I’ll add to his advice with a bit of my own. Mike talked about the challenges investing in a sales team.

“Now they could make 400 calls per day, automate the voicemail part, reach 90 people daily, do 30 demos and close 1-2 sales. Agents then averaged 20-22 sales/month, bringing my CAC down to about $135. This means at $20/mo product after 7 months of service I pay for my cost of sales and begin earning revenue for the actual product, support, and ongoing R&D. If I wanted to scale sales of this product, I’d have to set aside enough cash to float realistically the first 10 months of every rep’s paychecks before expecting to break-even. You really want to recapture your investment per rep within 2-3 months. Either raise your prices, lower your wages, or roll the dice.”

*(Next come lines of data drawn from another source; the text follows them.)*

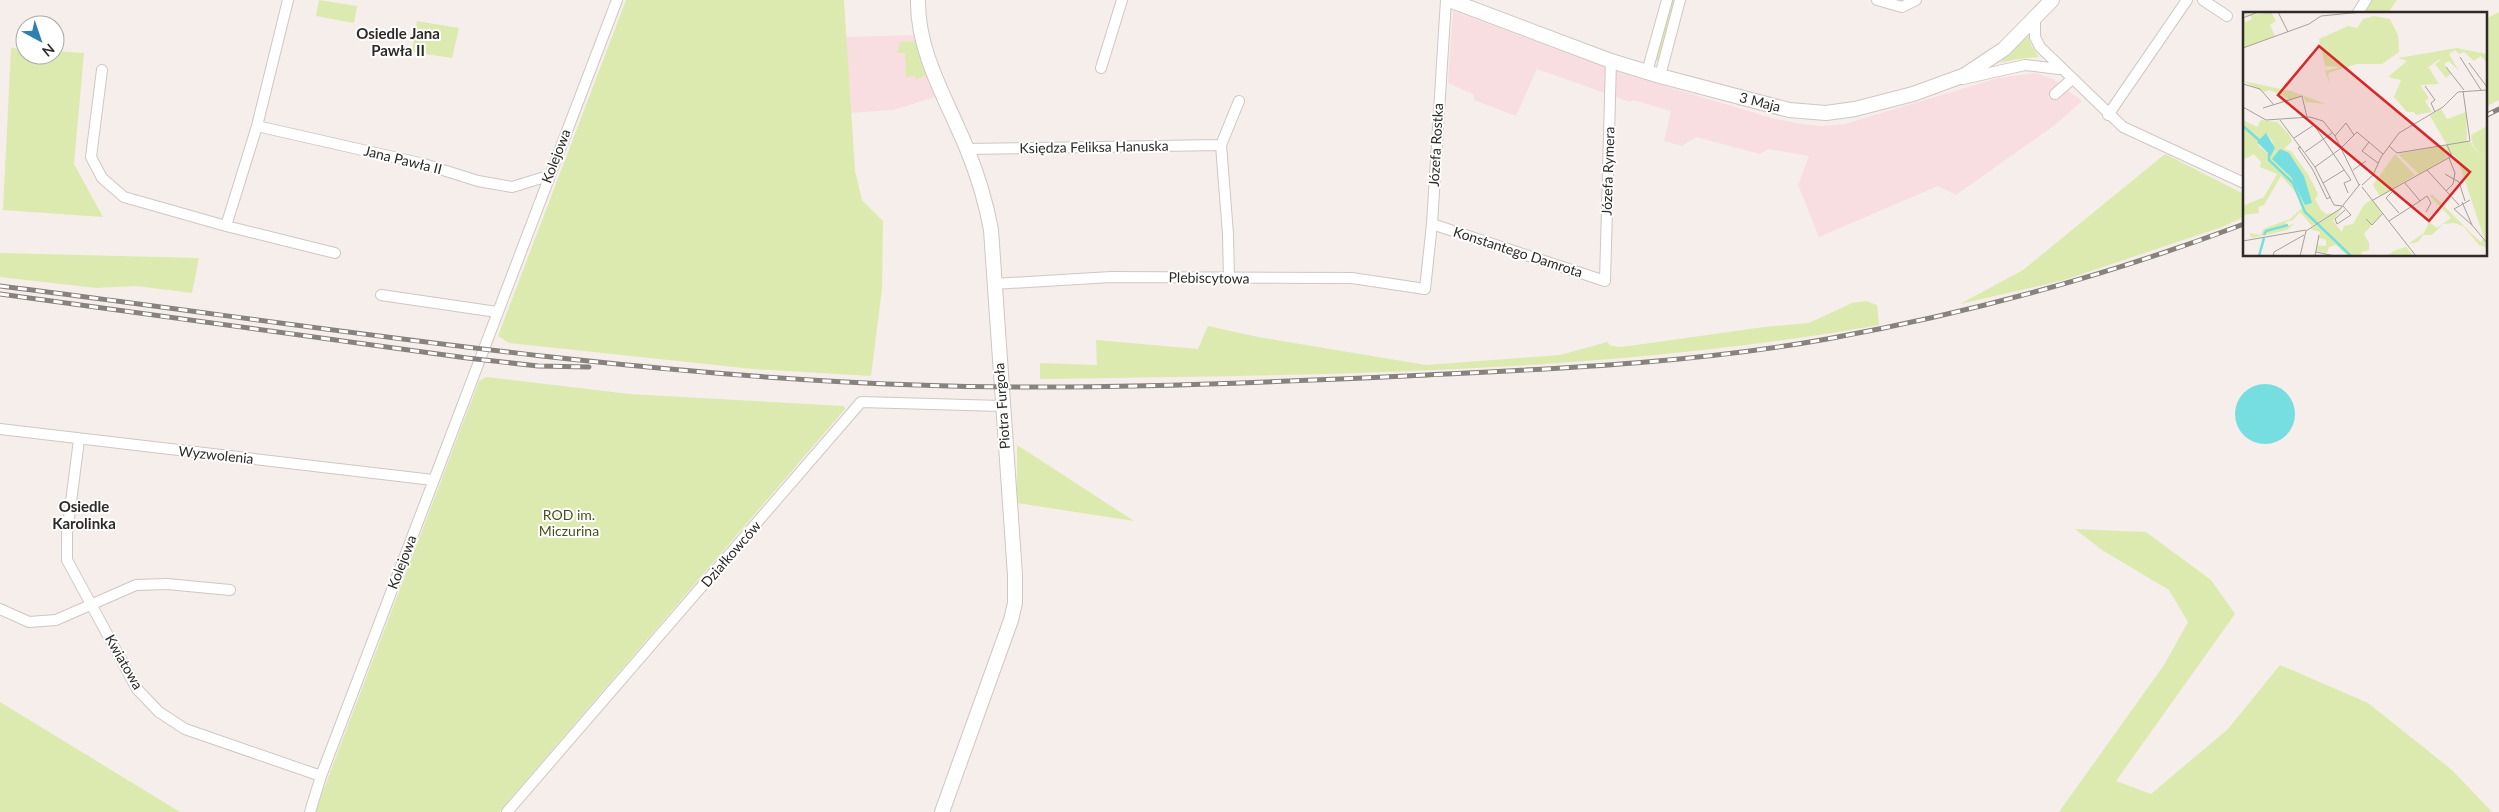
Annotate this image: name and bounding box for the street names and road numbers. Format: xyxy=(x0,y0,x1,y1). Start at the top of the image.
street label: 3 Maja xyxy=(1738,88,1782,115)
street label: Józefa Rostka xyxy=(1425,103,1446,187)
street label: Kolejowa xyxy=(537,126,574,185)
street label: Józefa Rymera xyxy=(1597,126,1618,216)
street label: Księdza Feliksa Hanuska xyxy=(1019,137,1169,156)
street label: Jana Pawła II xyxy=(362,142,444,177)
street label: Konstantego Damrota xyxy=(1451,223,1585,280)
street label: Plebiscytowa xyxy=(1168,268,1250,287)
street label: Piotra Furgoła xyxy=(990,362,1013,450)
street label: Wyzwolenia xyxy=(178,442,255,467)
street label: Działkowców xyxy=(697,517,764,590)
street label: Kolejowa xyxy=(383,532,420,591)
street label: Kwiatowa xyxy=(102,631,147,692)

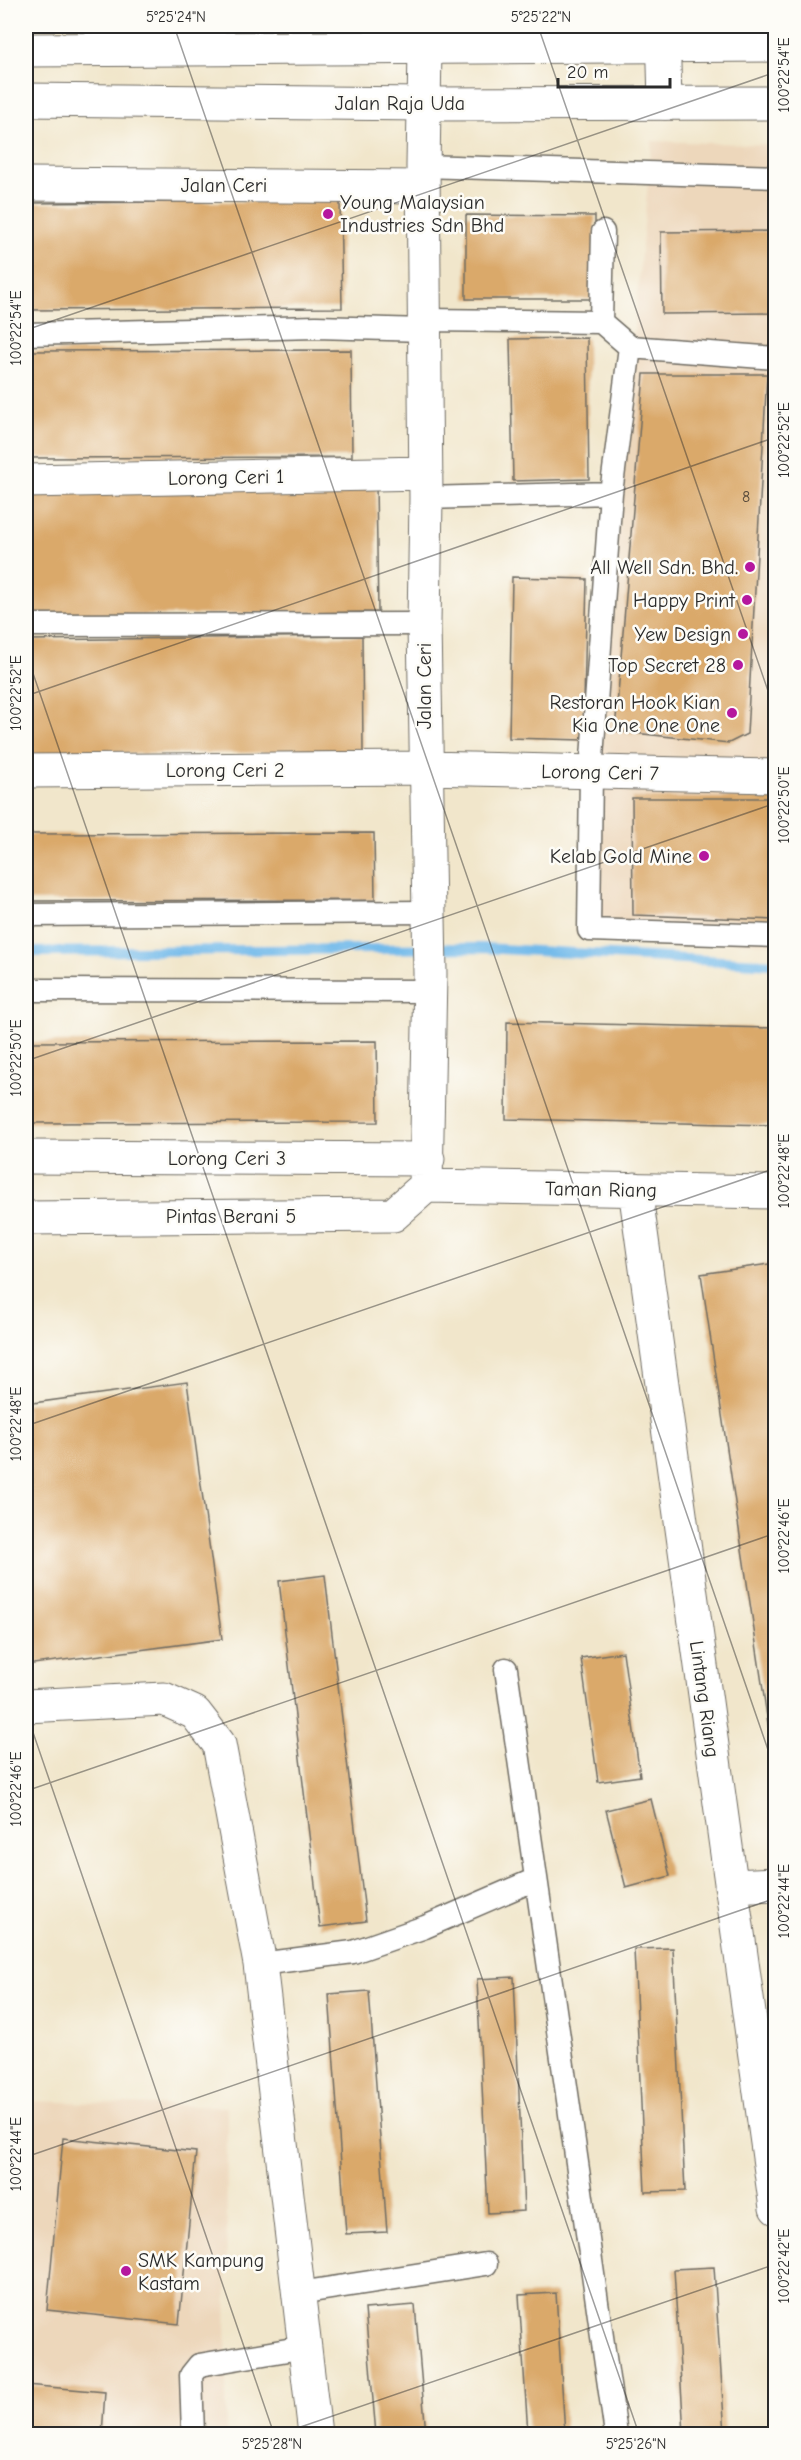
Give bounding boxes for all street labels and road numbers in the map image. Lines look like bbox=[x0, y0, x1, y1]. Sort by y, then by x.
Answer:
street label: Jalan Raja Uda bbox=[335, 92, 465, 115]
street label: Jalan Ceri bbox=[181, 174, 267, 197]
street label: Lorong Ceri 1 bbox=[168, 465, 284, 490]
street label: Jalan Ceri bbox=[413, 643, 436, 729]
street label: Lorong Ceri 2 bbox=[166, 759, 284, 782]
street label: Lorong Ceri 7 bbox=[541, 760, 660, 785]
street label: Lorong Ceri 3 bbox=[168, 1147, 286, 1170]
street label: Taman Riang bbox=[545, 1177, 657, 1202]
street label: Pintas Berani 5 bbox=[166, 1205, 296, 1228]
street label: Lintang Riang bbox=[685, 1639, 724, 1759]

I would say that adding a Yearly Plan or Two Year Plan, where the agents pay up-front, can help you finance your sales team growth. I’m not sure if Mike meant this when he stated “raise prices”. Good stuff.

More on Freemiums

Sarah Needleman and Angus Loten from WSJ: When Freemiums Fail

“The freemium approach doesn’t make sense for any business that can’t eventually reach millions of users. Typically only 1% or 2% of users will upgrade to a paid product, said David Cohen, founder and CEO of TechStars, a start-up accelerator since 2007 with five U.S. locations.”

Great article on why smaller businesses should forget the freemium hype and get money right away.

Is the “freemium” model dead?

“Freemium has run its course”, Rags Srinivasan writing for GigaOM

“A small percentage of a very large number is indeed a large number, but can your startup stay solvent while you wait for the conversion to kick in? Freemium only offers the hope that non-paying users will fall in love with your product and start paying for it. Shooting an unlimited number of free bullets and hoping some will hit the target is a shotgun approach to monetization. It’s time to take a deliberate and targeted approach. Or as Vanek told me in our conversation, “it is time to retire the shotgun.”

Good post on the origin of the freemium model and argument why it has been fallen out of favor with some developers. Don’t skip the comments either.